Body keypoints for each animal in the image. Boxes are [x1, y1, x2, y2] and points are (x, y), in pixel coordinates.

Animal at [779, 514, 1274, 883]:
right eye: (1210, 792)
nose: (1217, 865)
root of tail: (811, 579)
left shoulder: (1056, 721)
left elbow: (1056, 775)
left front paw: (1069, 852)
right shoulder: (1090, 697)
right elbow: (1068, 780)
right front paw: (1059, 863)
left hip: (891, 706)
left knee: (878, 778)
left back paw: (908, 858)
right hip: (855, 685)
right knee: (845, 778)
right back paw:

****************************************

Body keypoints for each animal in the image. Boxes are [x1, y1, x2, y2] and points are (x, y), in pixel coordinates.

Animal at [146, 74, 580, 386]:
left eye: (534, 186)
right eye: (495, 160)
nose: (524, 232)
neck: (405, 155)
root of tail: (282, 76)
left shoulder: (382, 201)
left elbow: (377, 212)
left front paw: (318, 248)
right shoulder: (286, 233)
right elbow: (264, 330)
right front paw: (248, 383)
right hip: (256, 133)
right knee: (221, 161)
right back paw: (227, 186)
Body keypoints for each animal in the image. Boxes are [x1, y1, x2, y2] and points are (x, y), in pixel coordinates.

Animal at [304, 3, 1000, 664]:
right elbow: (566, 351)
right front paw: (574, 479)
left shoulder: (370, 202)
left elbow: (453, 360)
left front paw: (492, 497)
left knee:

****************************************

The task :: Report each line of the records that holds the word "front".

Expected output ::
left front paw: (1069, 852)
right front paw: (1059, 863)
left front paw: (318, 248)
right front paw: (248, 383)
right front paw: (574, 479)
left front paw: (492, 497)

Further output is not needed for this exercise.